Acorn squash are great to serve with turkey, roast or any other meat to your guests. Cut them into halves lengthwise, and scoop the insides with a spoon. Place each half on a square sheet of foil; add a dash of butter or olive oil, and sprinkle with salt and brown sugar. Wrap the foil around and place squash halves on a grill. When about ready, unwrap the foil and cook for additional 5 minutes until golden brown.
6. Broccoli rabe
Broccoli rabe, also called rapini, is super-easy to grill. In a bowl, toss some broccoli rabe with olive oil, crashed garlic, and lemon juice. Let stand for 15-30 minutes to allow flavors to absorb. Place on a grill in a single layer, and cook 2-3 minutes on each side, just until the leaves begin to char. Move broccoli back to the same bowl, season with salt, and pepper, and serve hot or cold as a side dish to meat.
7. Brussels sprouts
These cute little cabbages taste awesome when cooked with a little bit of smoke on a grill. Cut fresh Brussels sprouts in halves and place in a Ziploc bag. Add olive oil, salt, ground black pepper, and chopped garlic in the same bag, close the bag, and massage well to absorb the flavors. Leave the bag in the fridge for 2-3 hours. Place sprouts in a grilling basket and cook, stirring often, for 10-12 minutes, until soft.

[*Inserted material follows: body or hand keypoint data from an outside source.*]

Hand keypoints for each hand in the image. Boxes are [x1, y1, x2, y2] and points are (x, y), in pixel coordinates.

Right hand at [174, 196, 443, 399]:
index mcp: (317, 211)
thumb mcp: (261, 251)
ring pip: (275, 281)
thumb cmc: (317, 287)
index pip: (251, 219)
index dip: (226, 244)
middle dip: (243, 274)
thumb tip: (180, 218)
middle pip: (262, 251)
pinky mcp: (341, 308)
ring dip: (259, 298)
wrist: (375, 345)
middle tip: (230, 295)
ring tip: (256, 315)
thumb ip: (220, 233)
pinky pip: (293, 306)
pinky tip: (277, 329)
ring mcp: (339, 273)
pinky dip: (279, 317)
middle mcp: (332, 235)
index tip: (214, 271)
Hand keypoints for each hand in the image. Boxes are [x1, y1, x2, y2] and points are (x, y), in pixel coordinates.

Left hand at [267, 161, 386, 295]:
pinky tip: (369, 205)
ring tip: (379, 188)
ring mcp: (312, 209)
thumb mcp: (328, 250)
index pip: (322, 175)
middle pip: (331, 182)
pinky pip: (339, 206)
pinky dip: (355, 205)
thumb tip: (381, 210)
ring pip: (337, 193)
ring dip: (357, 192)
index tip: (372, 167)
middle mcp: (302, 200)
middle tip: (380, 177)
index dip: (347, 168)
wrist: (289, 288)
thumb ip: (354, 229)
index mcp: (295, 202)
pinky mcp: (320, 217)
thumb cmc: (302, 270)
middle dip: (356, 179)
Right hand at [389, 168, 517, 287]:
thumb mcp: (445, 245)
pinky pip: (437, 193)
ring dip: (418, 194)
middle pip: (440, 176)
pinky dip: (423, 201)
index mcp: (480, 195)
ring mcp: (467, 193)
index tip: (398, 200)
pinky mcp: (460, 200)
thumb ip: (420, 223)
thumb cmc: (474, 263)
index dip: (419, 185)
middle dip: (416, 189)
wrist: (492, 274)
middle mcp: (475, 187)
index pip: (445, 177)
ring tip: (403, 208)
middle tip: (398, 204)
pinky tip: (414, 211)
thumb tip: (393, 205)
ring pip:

You can marinate Brussels sprouts without cutting, and then put them on skewers; just add a few more minutes to grilling time. You might even get the kids to like these!
8. Smoked Sweet Potato
To cut down on grilling time, we take a shortcut and pre-cook the sweet potatoes first, and then grill them for smoke and looks. Microwave the scrubbed whole sweet potatoes for 5-10 minutes, until just about soft. Cool and cut the potatoes lengthwise into wedges, put in a bowl and toss with butter, salt, pepper, paprika, cinnamon, and cumin. Mix well, and place wedges on a grill in one layer. Grill until golden brown on both sides.
You can even cook dessert on the grill! Take a few firm green pears, cut them into halves lengthwise. With a melon corer, scoop out the centers. Remember to clean the grill thoroughly, so no undesired flavors spoil your desert. Place the pears on the grill and cook until soft. When about done, add some blue cheese in the center, and cook for another minute or so, until the cheese melts for a classy smoky cheese dessert or as an appetizer to go with chilled white wine!
10. Apples/ Apple Pie
Whole apples can be barbecued on indirect heat: Core them with apple corer, and place on the grill, cover and cook for 10-12 minutes turning once.
You can also slice apples in quarters, mix with brown sugar, butter and cinnamon, and cook in a grilling basket until golden brown. Use grilled apples as a sauce on top of ice cream, or as a filling for an apple pie. Speaking of pie, throw it on the barbecue as well in the end of the dinner – if everything else is grilled, why not warm the pie up for a few minutes?